▶ _EXTRACTED DATA_
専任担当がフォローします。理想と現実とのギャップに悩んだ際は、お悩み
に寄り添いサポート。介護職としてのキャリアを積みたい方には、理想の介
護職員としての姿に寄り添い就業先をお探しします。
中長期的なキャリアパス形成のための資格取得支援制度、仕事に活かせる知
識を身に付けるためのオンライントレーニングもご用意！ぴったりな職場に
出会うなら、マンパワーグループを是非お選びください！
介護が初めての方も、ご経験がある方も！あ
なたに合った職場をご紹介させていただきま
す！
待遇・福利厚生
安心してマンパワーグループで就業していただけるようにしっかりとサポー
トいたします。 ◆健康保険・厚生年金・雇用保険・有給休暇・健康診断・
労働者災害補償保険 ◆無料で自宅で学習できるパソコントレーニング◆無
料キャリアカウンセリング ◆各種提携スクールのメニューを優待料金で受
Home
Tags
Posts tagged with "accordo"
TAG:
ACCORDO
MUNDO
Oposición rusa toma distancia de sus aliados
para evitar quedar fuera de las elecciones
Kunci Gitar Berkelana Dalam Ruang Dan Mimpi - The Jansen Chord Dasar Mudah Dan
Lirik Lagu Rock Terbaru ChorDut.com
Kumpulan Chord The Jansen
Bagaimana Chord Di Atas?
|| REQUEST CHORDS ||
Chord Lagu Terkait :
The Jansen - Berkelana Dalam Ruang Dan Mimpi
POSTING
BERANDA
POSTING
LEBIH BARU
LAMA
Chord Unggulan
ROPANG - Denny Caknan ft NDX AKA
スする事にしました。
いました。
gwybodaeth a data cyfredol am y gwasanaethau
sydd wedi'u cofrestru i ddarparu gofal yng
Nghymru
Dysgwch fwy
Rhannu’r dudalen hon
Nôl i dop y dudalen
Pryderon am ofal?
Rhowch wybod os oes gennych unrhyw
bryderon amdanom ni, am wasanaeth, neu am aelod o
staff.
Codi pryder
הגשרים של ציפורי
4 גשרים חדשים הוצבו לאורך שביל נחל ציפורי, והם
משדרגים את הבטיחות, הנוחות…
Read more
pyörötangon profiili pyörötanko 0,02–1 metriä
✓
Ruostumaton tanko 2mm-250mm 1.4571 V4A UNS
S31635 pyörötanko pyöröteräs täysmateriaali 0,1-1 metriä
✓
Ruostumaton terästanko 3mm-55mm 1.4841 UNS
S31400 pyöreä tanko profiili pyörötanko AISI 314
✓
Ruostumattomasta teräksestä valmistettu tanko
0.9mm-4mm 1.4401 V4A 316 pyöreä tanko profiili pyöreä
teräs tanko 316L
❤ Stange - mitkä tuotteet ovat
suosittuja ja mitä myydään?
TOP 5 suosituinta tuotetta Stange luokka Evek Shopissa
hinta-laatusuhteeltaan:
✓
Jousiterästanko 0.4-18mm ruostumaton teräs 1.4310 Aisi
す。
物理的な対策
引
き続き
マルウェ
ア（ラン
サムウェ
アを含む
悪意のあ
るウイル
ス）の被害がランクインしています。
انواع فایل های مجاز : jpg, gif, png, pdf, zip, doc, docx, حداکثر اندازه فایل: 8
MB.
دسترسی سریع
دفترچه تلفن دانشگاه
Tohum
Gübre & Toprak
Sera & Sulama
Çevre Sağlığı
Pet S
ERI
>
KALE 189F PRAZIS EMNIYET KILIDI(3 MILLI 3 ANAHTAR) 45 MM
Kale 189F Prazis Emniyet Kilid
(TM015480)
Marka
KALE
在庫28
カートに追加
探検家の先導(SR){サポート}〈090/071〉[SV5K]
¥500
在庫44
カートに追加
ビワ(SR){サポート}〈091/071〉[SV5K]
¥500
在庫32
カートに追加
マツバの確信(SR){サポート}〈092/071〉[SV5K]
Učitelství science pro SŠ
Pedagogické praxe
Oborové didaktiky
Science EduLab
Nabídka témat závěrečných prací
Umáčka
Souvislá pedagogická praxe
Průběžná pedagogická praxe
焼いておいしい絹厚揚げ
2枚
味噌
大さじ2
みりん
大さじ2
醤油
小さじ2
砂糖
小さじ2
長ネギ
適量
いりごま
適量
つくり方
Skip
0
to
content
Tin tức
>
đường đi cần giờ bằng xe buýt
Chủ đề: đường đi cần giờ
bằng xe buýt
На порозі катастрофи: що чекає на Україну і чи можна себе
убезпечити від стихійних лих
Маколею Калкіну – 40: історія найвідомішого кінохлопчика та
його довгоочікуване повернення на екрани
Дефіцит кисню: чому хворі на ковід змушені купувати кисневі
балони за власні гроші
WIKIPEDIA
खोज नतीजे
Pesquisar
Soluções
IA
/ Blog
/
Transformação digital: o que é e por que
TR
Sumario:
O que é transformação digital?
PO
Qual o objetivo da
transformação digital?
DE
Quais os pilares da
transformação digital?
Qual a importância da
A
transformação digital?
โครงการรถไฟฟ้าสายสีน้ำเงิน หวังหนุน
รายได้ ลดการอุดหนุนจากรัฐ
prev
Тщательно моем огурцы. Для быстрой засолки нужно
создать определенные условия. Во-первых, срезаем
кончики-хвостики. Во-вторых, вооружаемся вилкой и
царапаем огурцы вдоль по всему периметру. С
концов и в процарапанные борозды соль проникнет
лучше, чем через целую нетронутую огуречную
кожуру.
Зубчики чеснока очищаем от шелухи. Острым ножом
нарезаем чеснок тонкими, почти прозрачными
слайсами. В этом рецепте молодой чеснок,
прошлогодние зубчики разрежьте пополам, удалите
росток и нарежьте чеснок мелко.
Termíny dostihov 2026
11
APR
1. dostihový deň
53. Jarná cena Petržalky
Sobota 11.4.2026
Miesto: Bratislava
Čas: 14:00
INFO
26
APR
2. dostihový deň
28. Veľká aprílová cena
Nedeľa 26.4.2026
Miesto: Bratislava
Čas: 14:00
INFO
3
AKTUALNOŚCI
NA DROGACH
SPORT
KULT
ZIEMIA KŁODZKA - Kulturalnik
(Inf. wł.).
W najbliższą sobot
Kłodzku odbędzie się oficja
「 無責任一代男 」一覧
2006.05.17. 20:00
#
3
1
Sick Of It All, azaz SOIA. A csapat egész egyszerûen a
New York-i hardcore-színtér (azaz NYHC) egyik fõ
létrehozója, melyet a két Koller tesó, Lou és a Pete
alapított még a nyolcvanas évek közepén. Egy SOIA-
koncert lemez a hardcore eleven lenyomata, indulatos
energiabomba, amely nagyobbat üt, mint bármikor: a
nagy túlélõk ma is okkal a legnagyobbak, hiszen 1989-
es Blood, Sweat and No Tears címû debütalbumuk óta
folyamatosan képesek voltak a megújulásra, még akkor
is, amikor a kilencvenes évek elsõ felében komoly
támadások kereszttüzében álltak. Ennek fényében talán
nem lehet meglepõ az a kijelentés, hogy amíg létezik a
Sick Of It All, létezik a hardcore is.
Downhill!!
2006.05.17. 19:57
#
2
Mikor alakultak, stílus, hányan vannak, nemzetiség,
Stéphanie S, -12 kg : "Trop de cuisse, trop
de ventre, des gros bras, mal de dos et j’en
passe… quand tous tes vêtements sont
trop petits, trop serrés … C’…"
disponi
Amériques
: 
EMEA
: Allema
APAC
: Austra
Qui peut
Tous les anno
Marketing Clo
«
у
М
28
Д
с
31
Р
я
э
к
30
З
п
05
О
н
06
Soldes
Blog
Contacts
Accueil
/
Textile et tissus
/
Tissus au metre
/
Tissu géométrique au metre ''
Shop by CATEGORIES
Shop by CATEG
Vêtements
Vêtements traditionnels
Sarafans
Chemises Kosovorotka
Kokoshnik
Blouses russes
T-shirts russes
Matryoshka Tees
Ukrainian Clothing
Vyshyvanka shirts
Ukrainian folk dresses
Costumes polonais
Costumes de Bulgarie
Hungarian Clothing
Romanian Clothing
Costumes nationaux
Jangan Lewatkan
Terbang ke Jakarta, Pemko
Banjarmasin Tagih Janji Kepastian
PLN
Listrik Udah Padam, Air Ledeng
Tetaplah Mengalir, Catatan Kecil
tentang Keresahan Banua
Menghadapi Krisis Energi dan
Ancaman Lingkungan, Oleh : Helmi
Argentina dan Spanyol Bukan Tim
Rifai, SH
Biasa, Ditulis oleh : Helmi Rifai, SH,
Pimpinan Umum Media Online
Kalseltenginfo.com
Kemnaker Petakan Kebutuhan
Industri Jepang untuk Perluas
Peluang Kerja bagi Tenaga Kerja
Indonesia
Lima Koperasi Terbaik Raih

▶ _TASK REQUIREMENTS_
Reproduce everything from the start of the records down to the line containing "Chord Lagu Terkait", including that line.

▶ _REPLY_
専任担当がフォローします。理想と現実とのギャップに悩んだ際は、お悩み
に寄り添いサポート。介護職としてのキャリアを積みたい方には、理想の介
護職員としての姿に寄り添い就業先をお探しします。
中長期的なキャリアパス形成のための資格取得支援制度、仕事に活かせる知
識を身に付けるためのオンライントレーニングもご用意！ぴったりな職場に
出会うなら、マンパワーグループを是非お選びください！
介護が初めての方も、ご経験がある方も！あ
なたに合った職場をご紹介させていただきま
す！
待遇・福利厚生
安心してマンパワーグループで就業していただけるようにしっかりとサポー
トいたします。 ◆健康保険・厚生年金・雇用保険・有給休暇・健康診断・
労働者災害補償保険 ◆無料で自宅で学習できるパソコントレーニング◆無
料キャリアカウンセリング ◆各種提携スクールのメニューを優待料金で受
Home
Tags
Posts tagged with "accordo"
TAG:
ACCORDO
MUNDO
Oposición rusa toma distancia de sus aliados
para evitar quedar fuera de las elecciones
Kunci Gitar Berkelana Dalam Ruang Dan Mimpi - The Jansen Chord Dasar Mudah Dan
Lirik Lagu Rock Terbaru ChorDut.com
Kumpulan Chord The Jansen
Bagaimana Chord Di Atas?
|| REQUEST CHORDS ||
Chord Lagu Terkait :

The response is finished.